BEGIN Given records

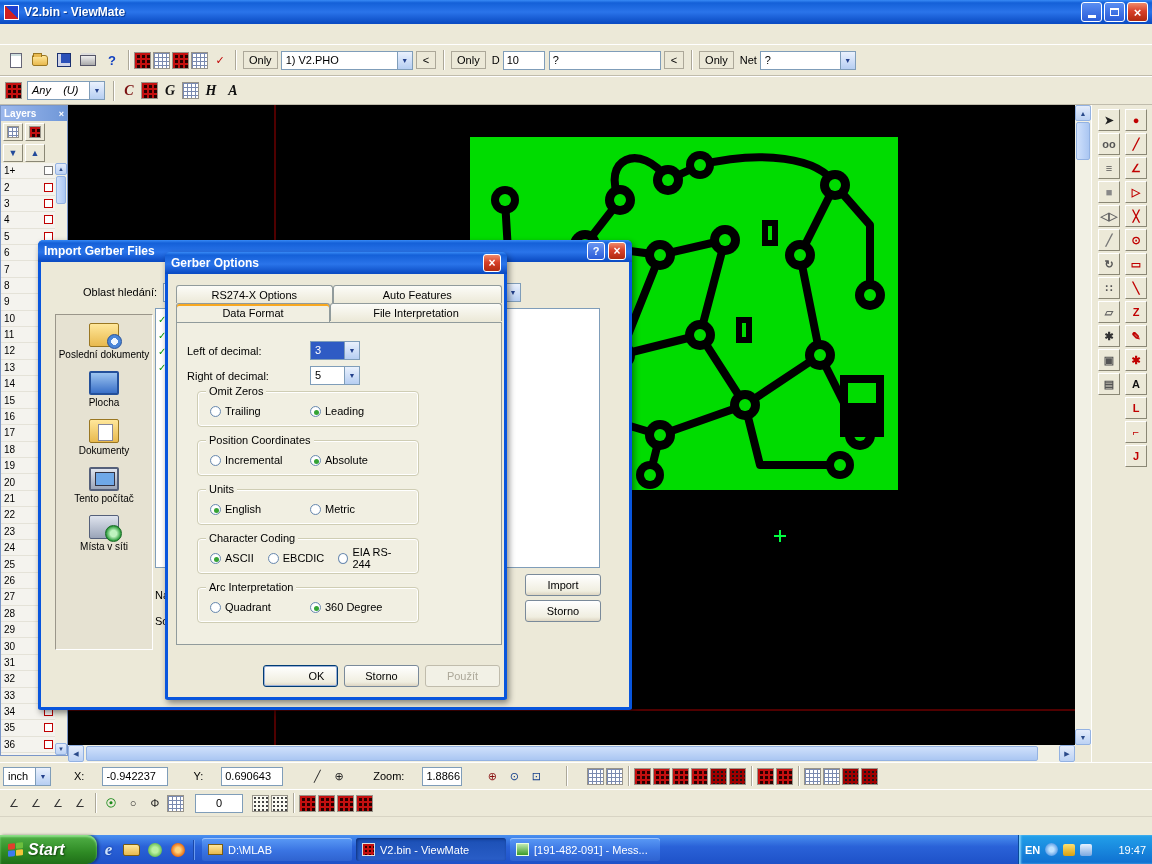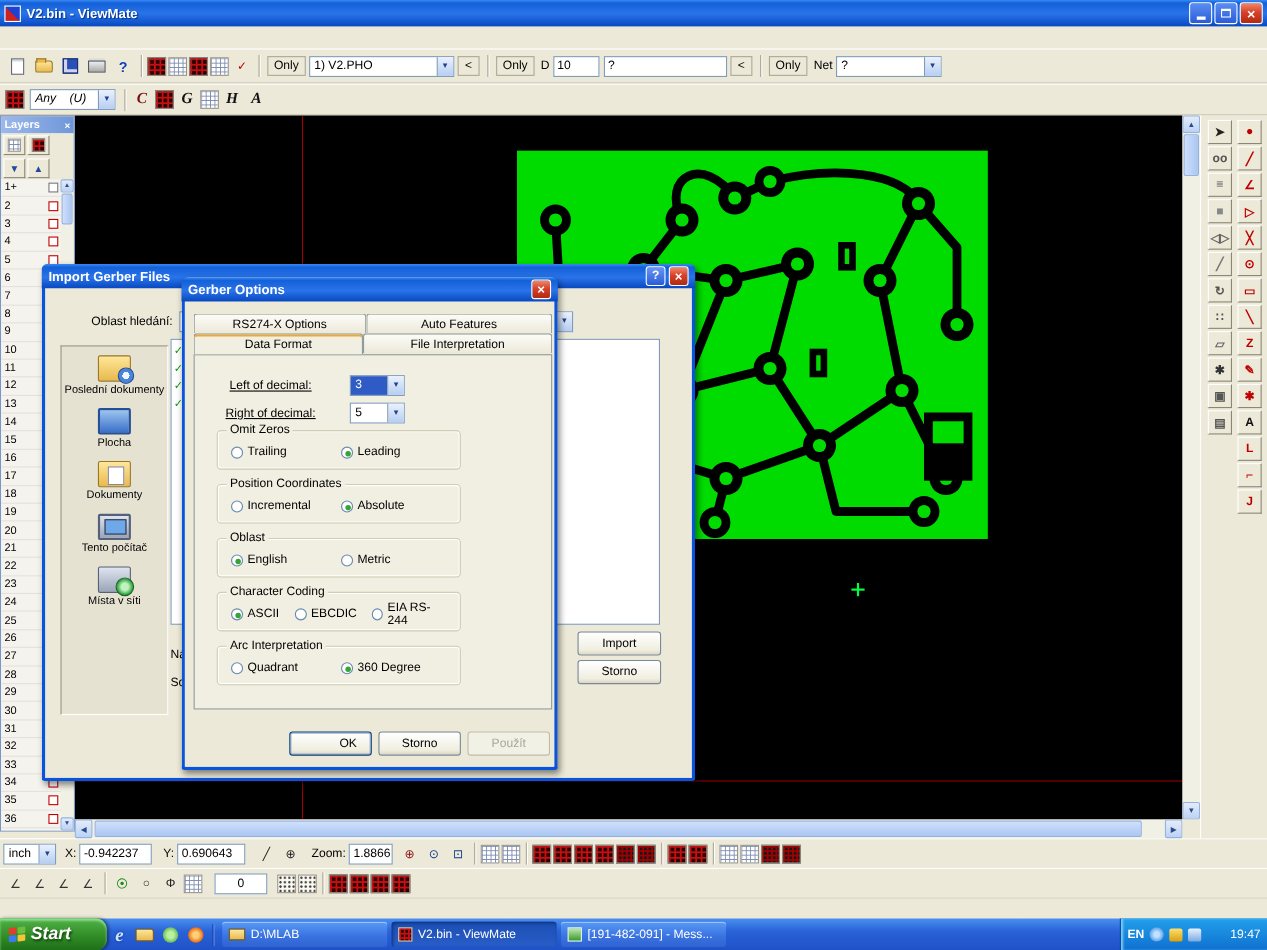"Left of decimal:" .dec-row .dlabel { margin-right: 13px -> 5px; text-align: center -> left; text-decoration: underline -> none }
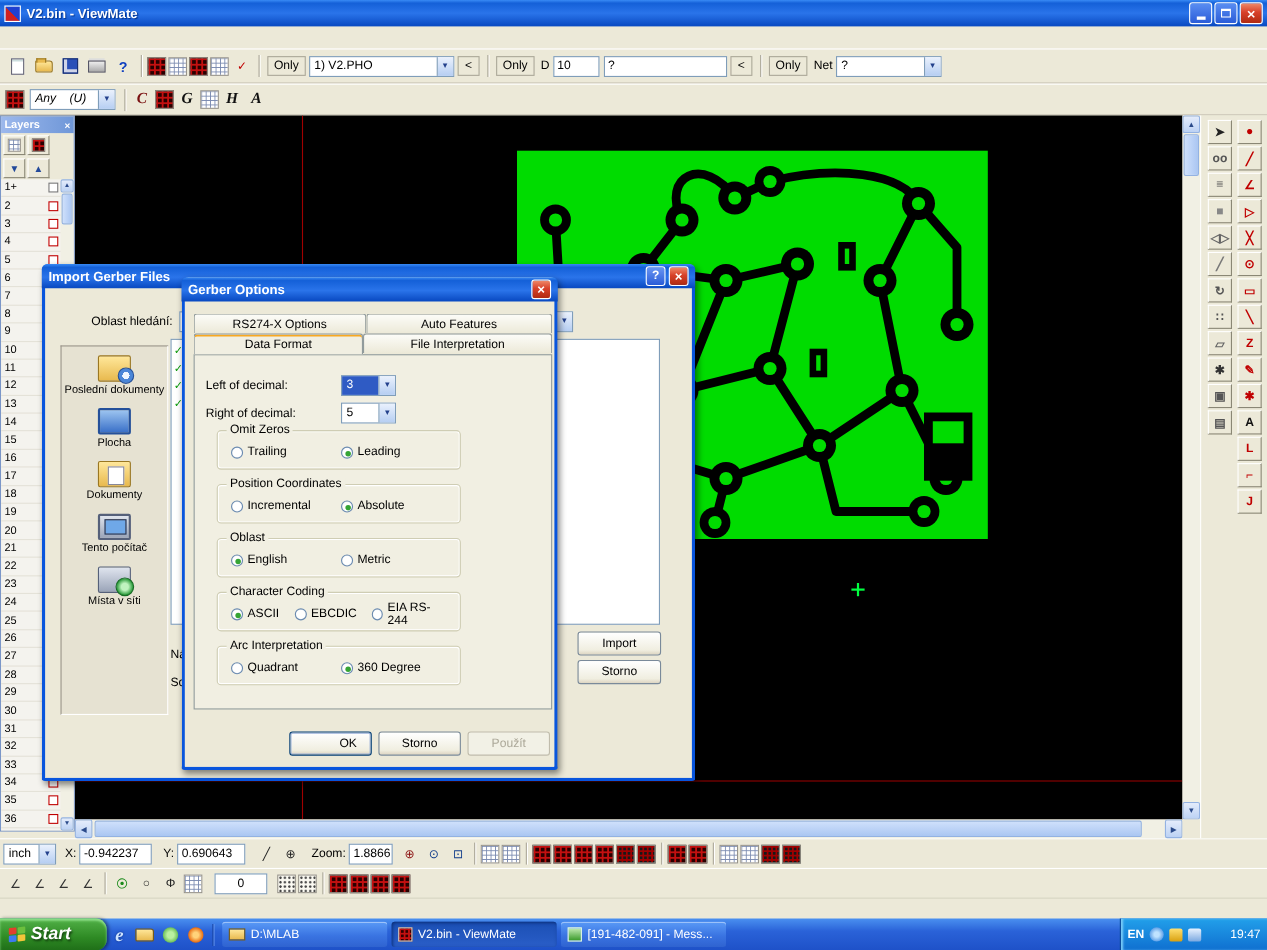"Oblast" span.grouplabel { text: Oblast -> Units }
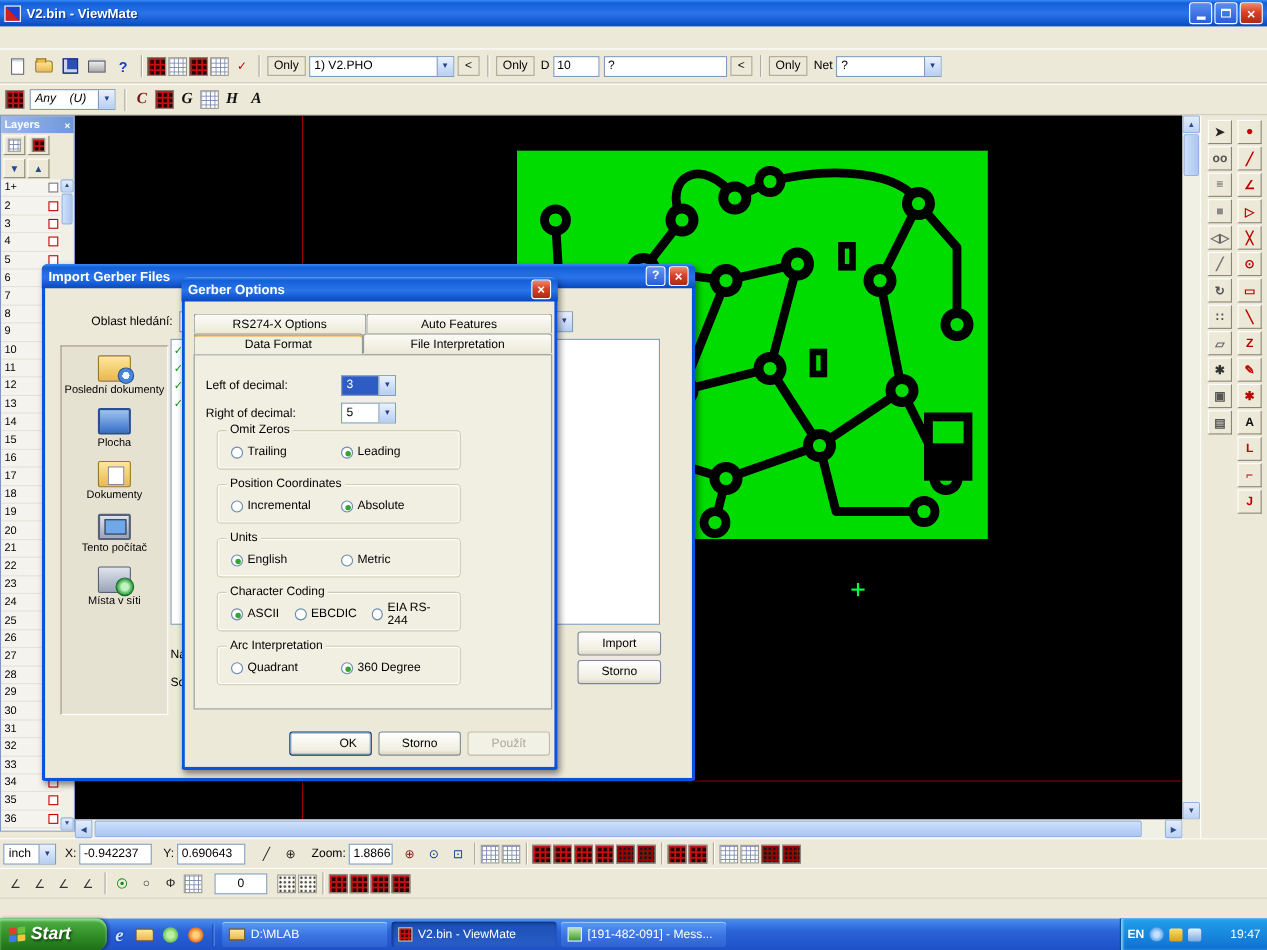"inch" #status1 { gap: none -> 15px }
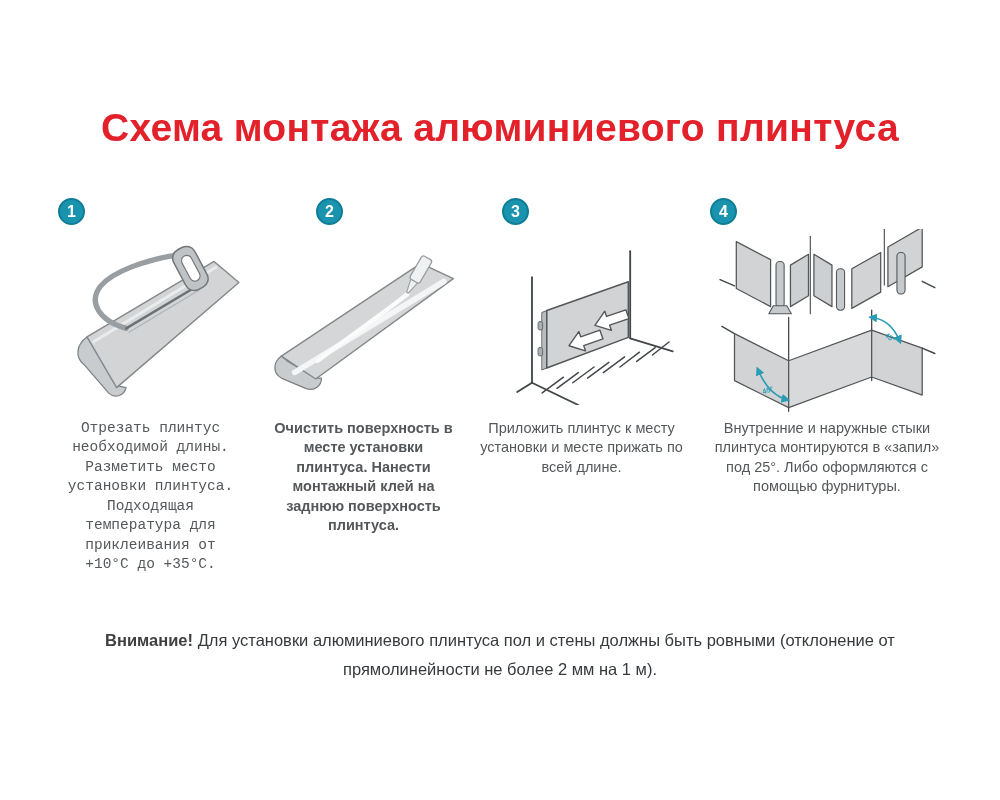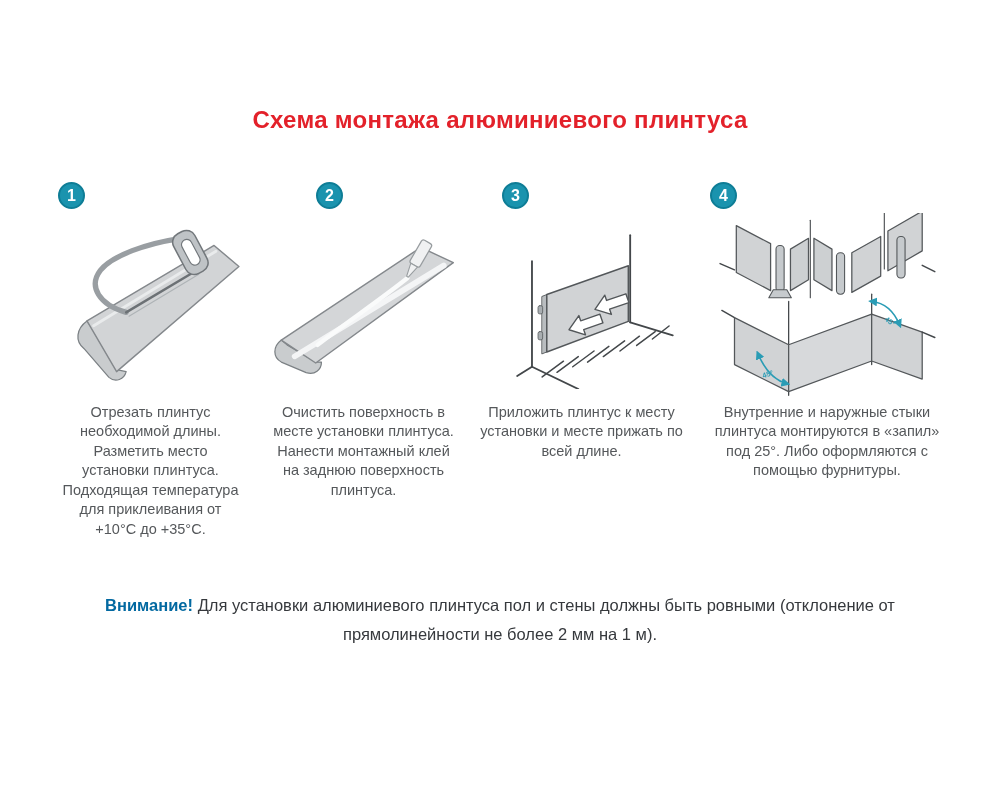"Схема монтажа алюминиевого плинтуса" .title { font-size: 24px -> 39px }
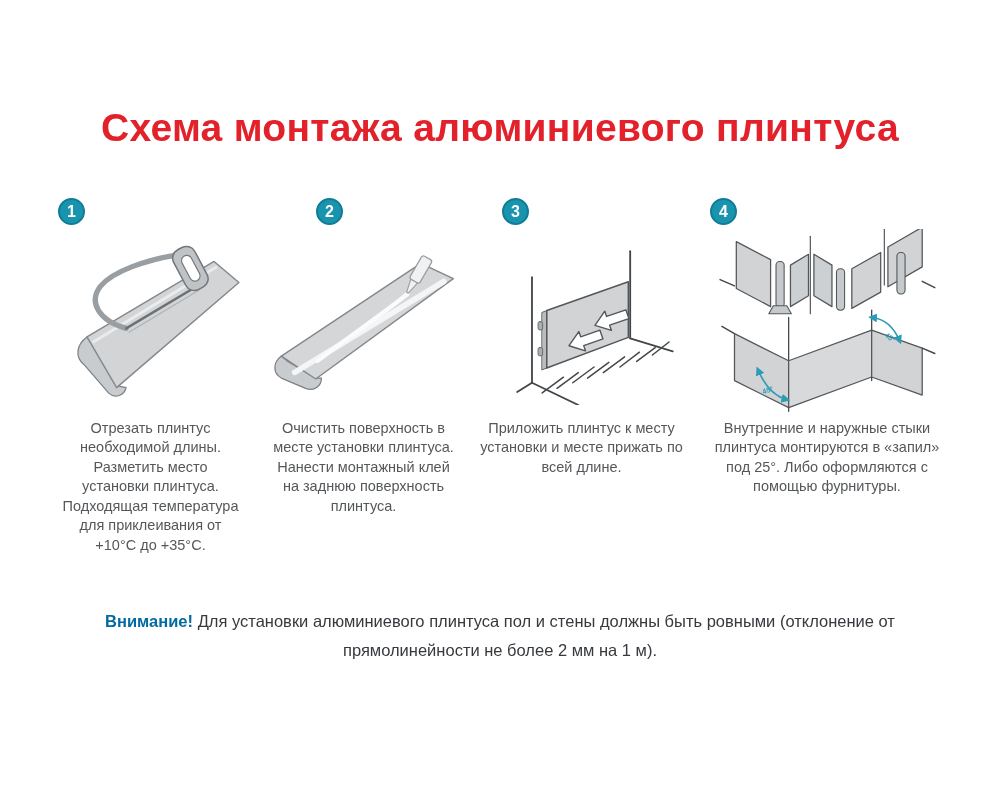"Отрезать плинтус необходимой длины." .step1 .desc { font-family: none -> Liberation Mono, monospace }
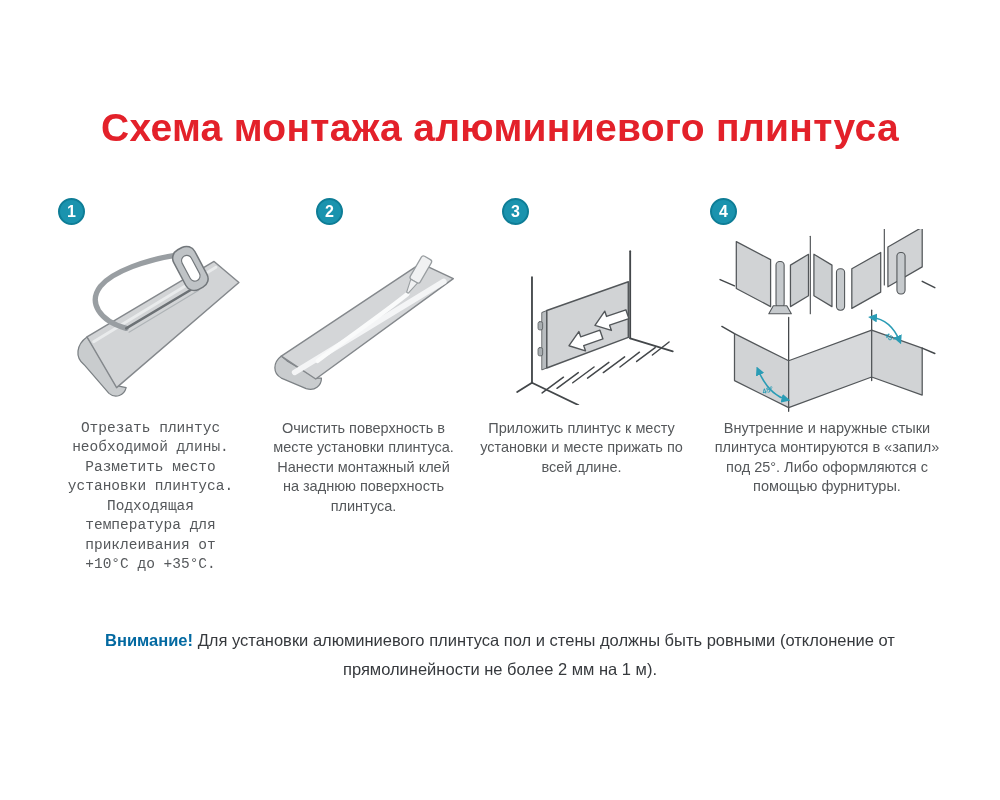"Очистить поверхность в месте установки" .step2 .desc { font-weight: none -> bold }
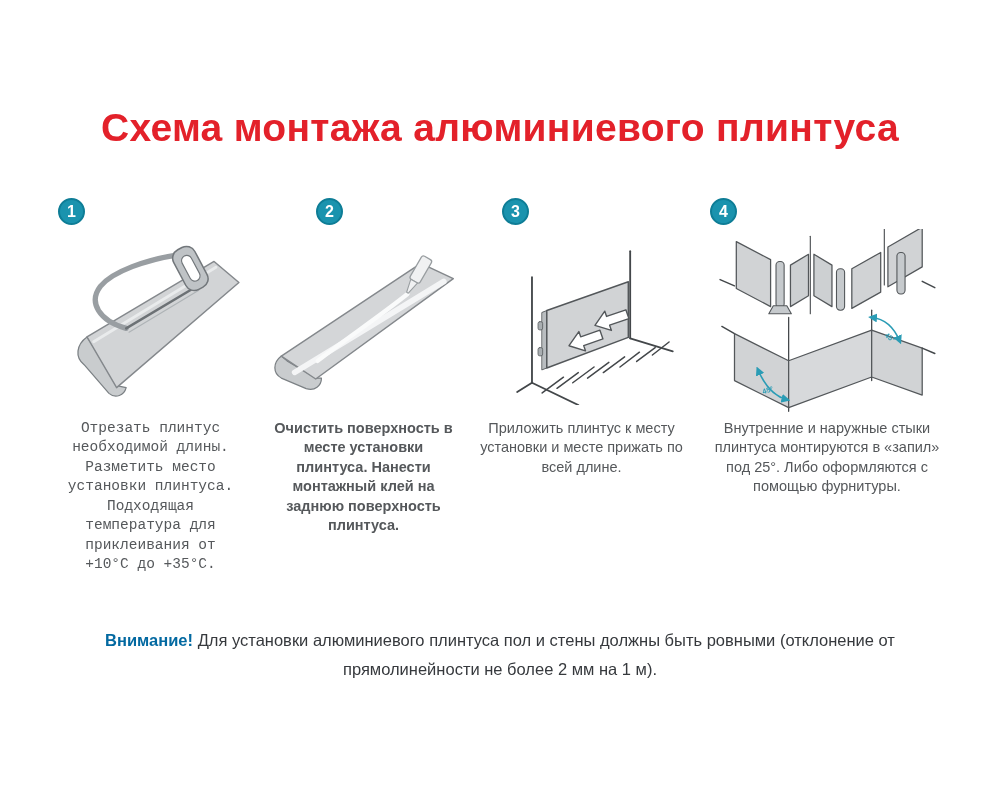"Внимание!" .notice strong { color: #0369a1 -> #404040 }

END Given records

What needs to be done: Output should consist of the lines above from the one with "gap: none ->" down to the one with "font-family: none ->", exact and without pictures.

Answer space:
"inch" #status1 { gap: none -> 15px }
"Схема монтажа алюминиевого плинтуса" .title { font-size: 24px -> 39px }
"Отрезать плинтус необходимой длины." .step1 .desc { font-family: none -> Liberation Mono, monospace }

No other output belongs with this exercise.